I licenziamenti si moltiplicano. Microsoft ha già lasciato a casa 6.000 dipendenti, Walmart ha eliminato 1.500 ruoli corporate, CrowdStrike – colosso texano della cybersecurity – ha fatto lo stesso con 500 unità, giustificando la scelta con “un punto di svolta tecnologico dominato dall’IA”.
Aneesh Raman, responsabile per l’equità occupazionale di LinkedIn, ha scritto sul New York Times che “i primi gradini della carriera stanno crollando”: sviluppatori junior, assistenti legali, giovani commessi. “Tutti rimpiazzati da chatbot.”
In pubblico, pochi ammettono di aver fermato le assunzioni in attesa di capire fin dove si può spingere l’AI. In privato, invece, ogni consiglio di amministrazione discute su come e quando ridurre l’organico grazie agli agenti automatici.
La conseguenza? Una crescita economica potenzialmente record, ma a vantaggio di pochissimi. “C’è il rischio che una parte consistente della popolazione diventi irrilevante dal punto di vista economico,” ammonisce Amodei. “E allora, la democrazia stessa vacilla. Perché si regge sull’idea che ogni cittadino abbia un peso, attraverso il proprio contributo al sistema.”
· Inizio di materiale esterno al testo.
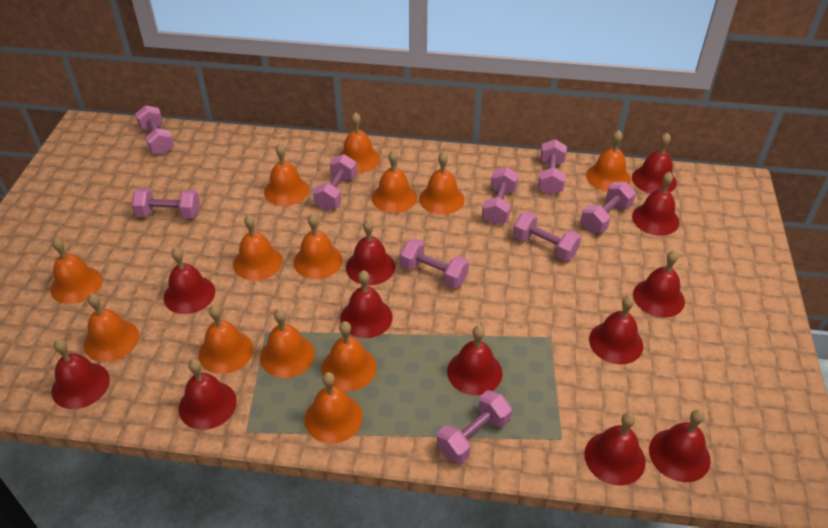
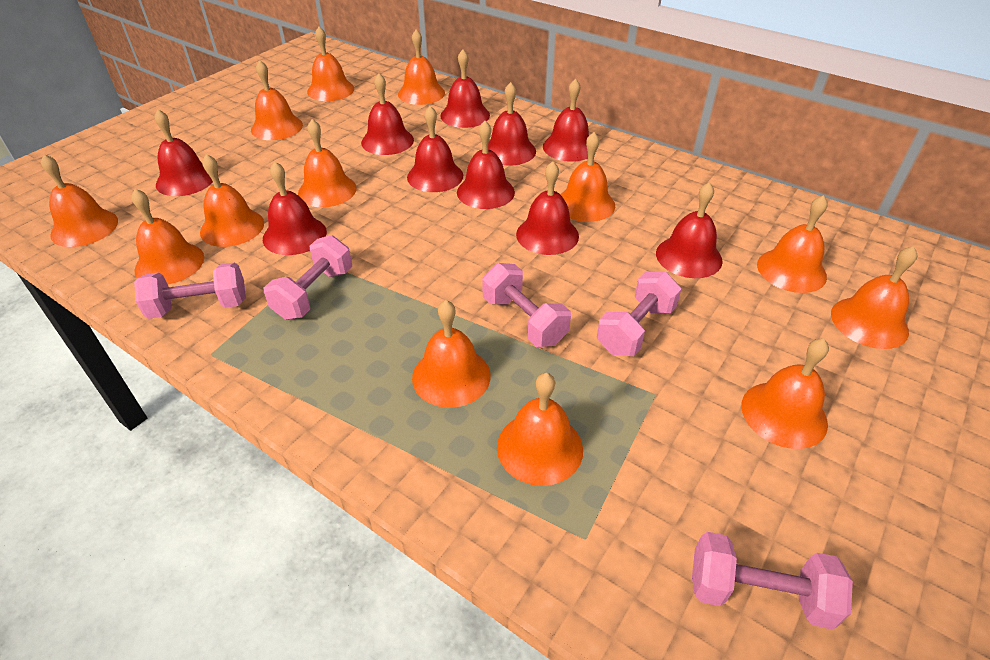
pink dumbbell: [131,188,200,219] [135,105,174,155] [313,154,357,210] [400,238,469,289] [437,390,512,464] [482,167,519,225] [513,211,581,261] [538,139,567,195] [581,182,636,233] = 9 -> [134,263,246,319] [264,235,352,320] [482,263,571,347] [597,271,681,356] [692,532,853,630] = 5
red bell: [52,339,110,409] [164,247,215,314] [179,359,237,430] [340,270,393,338] [346,219,395,285] [447,325,502,395] [584,413,646,486] [589,296,643,364] [632,133,677,194] [632,172,680,236] [633,250,685,318] [649,409,711,482] = 12 -> [155,109,213,196] [263,161,327,255] [361,73,414,155] [407,106,463,192] [441,49,490,128] [457,121,515,209] [488,82,536,166] [516,161,579,255] [543,78,589,162] [656,182,723,278] = 10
Amodei, che si definisce “realista, non apocalittico”, ha iniziato a proporre soluzioni. Tra queste: una tassa sulle interazioni AI – una sorta di token tax – che preveda la cessione del 3% dei ricavi per ogni uso remunerato del modello. “Non è certo nel mio interesse personale,” precisa. “Ma servono strumenti per ridistribuire ricchezza.”
Ha inoltre promosso un indice economico dedicato, per misurare l’impatto reale di Claude nei diversi settori professionali. E ha fondato un consiglio consultivo per stimolare il dibattito pubblico. L’obiettivo: mettere pressione su colleghi e istituzioni perché parlino chiaro.
“La verità – conclude – è che non si può fermare il treno. Ma si può sterzarlo. Di dieci gradi, non di cento. E se lo si fa adesso, c’è ancora tempo.”